#### Assignment
Set down, word for word, the passage in the C++/WinRT cancellation text from "Given a co_await" to "IAsyncAction ThirdAsync()".

New in C++/WinRT: Async Cancellation Callback for Coroutines

Today I’d like to share another new feature in build 17709 of the Windows SDK that happens to be the most frequently requested feature for C++/WinRT’s coroutine support and that is the addition of a cancellation callback. WinRT has a very specific async pattern that provides cancellation support, but that support does not automatically flow to other async objects, as it does with some other async frameworks and libraries. The cancellation callback gives you an efficient mechanism to make this work and integrate or emulate these other async models.

Previously, cancellation within a coroutine was supported in two ways. The first is explicit:

IAsyncAction OneAsync()
{
    auto token = co_await get_cancellation_token();

    while (!token())
    {
        printf("Do some work for 1 second\n");
        co_await 1s;
    }
}

Waiting on the get_cancellation_token function returns a cancellation token with knowledge of the IAsyncAction that the coroutine is producing on your behalf. You can use a function call to query the cancellation state, essentially polling for cancellation. This makes sense if you are performing some compute-bound operation.

The second option is implicit:

IAsyncAction TwoAsync()
{
    while (true)
    {
        printf("Do some work for 1 second\n");
        co_await 1s;
    }
}

Given a co_await expression, the coroutine checks whether it has been cancelled prior to suspension and will short-circuit out of there rather than suspending. This works great, but if suspension occurs prior to cancellation then the coroutine will not actually come to an end until the nested co_await expression completes and the outer coroutine subsequently returns or hits a subsequent co_await expression.

These options also made it rather difficult to integrate with existing concurrency libraries as there was no preemptive hook by which cancellation might be propagated. No longer! There is now a third option that allows you to register a cancellation callback. Imagine you have a nested coroutine that does the actual work. Let’s use TwoAsync above for that. You can now write another coroutine that wraps it up and forwards cancellation preemptively as follows:

IAsyncAction ThirdAsync()

#### The data
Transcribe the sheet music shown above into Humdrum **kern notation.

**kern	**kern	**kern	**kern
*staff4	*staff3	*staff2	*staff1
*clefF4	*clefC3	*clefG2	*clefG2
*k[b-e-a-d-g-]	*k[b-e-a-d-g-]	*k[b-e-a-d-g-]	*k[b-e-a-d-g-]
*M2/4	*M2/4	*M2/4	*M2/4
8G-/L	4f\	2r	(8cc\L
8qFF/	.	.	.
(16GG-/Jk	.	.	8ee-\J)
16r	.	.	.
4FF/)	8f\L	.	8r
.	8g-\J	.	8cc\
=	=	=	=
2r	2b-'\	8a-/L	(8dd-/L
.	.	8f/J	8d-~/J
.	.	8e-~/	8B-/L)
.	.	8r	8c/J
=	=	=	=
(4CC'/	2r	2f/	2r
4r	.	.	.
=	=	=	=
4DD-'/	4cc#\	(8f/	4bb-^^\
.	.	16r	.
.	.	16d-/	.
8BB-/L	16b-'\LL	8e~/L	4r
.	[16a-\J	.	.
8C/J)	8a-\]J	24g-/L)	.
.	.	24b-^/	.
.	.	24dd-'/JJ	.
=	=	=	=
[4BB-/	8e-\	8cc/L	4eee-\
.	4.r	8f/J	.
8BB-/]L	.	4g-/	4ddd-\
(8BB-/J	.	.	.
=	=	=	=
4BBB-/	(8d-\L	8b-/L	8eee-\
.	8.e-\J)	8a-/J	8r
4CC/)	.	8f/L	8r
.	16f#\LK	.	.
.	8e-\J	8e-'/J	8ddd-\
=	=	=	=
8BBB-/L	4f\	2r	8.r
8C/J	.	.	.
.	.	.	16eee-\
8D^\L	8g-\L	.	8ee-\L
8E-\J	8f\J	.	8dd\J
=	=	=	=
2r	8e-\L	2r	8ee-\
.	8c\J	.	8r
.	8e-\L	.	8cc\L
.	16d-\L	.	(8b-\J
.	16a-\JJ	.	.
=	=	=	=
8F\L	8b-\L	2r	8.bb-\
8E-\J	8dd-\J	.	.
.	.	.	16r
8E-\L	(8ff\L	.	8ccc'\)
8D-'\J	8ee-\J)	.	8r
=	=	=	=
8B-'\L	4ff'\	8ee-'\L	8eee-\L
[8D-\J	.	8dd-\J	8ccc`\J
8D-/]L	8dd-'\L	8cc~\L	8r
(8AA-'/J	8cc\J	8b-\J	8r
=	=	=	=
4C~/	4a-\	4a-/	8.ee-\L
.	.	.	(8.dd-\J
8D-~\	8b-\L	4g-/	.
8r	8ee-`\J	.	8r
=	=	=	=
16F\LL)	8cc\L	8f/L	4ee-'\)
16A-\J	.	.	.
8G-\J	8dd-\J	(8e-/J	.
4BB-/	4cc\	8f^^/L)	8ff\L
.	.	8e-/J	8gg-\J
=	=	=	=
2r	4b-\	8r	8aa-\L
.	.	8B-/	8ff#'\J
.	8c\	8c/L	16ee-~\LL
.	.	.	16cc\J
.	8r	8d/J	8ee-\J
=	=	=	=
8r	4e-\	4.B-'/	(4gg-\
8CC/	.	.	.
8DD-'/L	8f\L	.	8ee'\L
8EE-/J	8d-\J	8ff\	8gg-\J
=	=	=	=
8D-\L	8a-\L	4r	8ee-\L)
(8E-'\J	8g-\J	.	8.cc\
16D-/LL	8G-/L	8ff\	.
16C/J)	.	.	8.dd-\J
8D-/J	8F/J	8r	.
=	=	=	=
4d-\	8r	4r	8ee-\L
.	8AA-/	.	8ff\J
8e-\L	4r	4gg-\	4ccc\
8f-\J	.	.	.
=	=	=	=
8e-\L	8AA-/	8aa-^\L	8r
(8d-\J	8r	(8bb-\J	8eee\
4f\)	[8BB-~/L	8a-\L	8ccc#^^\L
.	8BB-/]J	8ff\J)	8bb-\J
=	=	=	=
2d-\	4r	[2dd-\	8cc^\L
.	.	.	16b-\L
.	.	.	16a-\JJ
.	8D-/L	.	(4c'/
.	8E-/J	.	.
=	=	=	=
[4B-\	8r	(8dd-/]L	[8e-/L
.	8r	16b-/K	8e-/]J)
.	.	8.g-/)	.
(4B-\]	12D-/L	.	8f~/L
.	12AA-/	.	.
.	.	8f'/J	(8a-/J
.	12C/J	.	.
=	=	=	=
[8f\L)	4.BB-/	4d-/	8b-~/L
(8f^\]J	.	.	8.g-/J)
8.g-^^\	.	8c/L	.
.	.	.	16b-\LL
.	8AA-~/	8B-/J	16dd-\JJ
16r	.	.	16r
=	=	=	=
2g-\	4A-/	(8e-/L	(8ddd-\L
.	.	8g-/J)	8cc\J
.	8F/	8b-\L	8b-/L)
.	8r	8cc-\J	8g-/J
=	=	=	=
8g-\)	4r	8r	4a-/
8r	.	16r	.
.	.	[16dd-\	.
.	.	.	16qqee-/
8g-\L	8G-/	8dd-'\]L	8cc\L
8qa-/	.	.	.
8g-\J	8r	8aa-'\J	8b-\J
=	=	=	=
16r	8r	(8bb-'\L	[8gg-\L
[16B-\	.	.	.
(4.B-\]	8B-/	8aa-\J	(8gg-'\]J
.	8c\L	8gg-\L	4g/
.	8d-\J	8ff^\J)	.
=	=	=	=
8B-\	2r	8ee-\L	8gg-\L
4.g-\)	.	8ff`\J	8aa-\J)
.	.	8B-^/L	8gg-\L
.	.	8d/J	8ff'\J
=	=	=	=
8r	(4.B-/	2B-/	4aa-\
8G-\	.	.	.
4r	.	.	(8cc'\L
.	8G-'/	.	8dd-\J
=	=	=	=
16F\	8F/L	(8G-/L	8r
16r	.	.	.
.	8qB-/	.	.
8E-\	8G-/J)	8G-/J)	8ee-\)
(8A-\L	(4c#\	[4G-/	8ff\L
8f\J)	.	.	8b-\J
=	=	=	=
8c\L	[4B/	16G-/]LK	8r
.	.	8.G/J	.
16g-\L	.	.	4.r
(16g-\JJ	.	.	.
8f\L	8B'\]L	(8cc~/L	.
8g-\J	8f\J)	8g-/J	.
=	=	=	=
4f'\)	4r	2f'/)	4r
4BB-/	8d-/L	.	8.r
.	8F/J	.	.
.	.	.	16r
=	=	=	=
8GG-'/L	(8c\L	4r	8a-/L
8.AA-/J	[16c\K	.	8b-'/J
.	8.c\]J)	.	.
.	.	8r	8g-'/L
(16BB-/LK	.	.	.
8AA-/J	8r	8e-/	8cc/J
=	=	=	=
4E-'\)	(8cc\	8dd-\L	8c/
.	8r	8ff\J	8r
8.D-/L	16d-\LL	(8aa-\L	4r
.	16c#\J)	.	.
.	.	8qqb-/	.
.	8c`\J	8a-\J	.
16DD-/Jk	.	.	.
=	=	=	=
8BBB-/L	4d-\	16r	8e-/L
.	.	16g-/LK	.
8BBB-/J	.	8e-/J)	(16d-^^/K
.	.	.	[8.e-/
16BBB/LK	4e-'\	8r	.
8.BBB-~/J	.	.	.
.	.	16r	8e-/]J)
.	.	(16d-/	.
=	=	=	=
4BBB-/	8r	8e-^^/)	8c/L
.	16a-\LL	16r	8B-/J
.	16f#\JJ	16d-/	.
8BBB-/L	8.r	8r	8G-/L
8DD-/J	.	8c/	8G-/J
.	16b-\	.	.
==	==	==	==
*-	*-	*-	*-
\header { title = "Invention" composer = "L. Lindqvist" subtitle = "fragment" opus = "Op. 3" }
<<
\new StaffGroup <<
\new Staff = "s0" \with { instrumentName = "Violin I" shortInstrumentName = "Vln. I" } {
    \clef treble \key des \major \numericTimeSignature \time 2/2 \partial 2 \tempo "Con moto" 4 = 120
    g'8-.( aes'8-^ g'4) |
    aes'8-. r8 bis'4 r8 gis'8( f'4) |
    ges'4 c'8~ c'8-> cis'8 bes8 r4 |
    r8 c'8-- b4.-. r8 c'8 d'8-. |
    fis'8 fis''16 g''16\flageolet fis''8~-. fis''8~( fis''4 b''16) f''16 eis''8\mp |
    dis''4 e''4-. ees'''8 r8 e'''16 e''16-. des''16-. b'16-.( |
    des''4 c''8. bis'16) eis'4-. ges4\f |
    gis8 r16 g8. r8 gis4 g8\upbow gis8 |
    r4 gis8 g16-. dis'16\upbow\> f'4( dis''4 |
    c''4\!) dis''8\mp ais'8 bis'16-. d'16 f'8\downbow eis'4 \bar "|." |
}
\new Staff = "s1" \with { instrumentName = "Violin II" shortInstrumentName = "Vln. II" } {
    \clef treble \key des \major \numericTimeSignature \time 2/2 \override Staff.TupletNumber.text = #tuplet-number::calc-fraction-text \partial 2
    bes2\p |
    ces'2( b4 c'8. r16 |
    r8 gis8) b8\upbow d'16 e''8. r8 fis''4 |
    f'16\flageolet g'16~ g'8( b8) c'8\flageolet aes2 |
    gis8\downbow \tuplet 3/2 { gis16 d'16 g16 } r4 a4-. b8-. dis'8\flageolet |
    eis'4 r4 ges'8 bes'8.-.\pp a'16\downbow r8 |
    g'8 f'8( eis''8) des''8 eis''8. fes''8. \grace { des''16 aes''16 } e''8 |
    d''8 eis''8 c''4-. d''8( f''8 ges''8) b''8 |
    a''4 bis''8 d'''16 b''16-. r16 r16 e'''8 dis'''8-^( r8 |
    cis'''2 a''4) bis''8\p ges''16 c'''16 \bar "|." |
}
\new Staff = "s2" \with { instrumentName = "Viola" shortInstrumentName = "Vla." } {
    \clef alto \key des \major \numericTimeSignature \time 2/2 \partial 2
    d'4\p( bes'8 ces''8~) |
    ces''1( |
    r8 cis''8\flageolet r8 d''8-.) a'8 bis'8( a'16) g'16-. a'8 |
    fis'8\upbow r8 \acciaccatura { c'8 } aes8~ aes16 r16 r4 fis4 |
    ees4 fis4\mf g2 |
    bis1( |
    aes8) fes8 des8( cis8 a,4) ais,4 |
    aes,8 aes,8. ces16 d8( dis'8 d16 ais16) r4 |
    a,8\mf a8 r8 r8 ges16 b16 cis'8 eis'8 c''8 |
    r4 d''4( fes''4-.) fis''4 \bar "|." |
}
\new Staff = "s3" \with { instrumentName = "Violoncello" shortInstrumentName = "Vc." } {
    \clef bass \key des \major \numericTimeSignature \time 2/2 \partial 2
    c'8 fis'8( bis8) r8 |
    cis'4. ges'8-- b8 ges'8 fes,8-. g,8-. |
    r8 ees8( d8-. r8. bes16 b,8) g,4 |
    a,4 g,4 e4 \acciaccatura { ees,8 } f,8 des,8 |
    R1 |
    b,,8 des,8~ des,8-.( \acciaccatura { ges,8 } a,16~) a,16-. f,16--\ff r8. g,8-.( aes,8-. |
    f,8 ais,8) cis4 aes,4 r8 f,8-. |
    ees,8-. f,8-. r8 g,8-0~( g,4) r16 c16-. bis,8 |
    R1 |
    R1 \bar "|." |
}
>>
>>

#### Written answer
Given a co_await expression, the coroutine checks whether it has been cancelled prior to suspension and will short-circuit out of there rather than suspending. This works great, but if suspension occurs prior to cancellation then the coroutine will not actually come to an end until the nested co_await expression completes and the outer coroutine subsequently returns or hits a subsequent co_await expression.

These options also made it rather difficult to integrate with existing concurrency libraries as there was no preemptive hook by which cancellation might be propagated. No longer! There is now a third option that allows you to register a cancellation callback. Imagine you have a nested coroutine that does the actual work. Let’s use TwoAsync above for that. You can now write another coroutine that wraps it up and forwards cancellation preemptively as follows:

IAsyncAction ThirdAsync()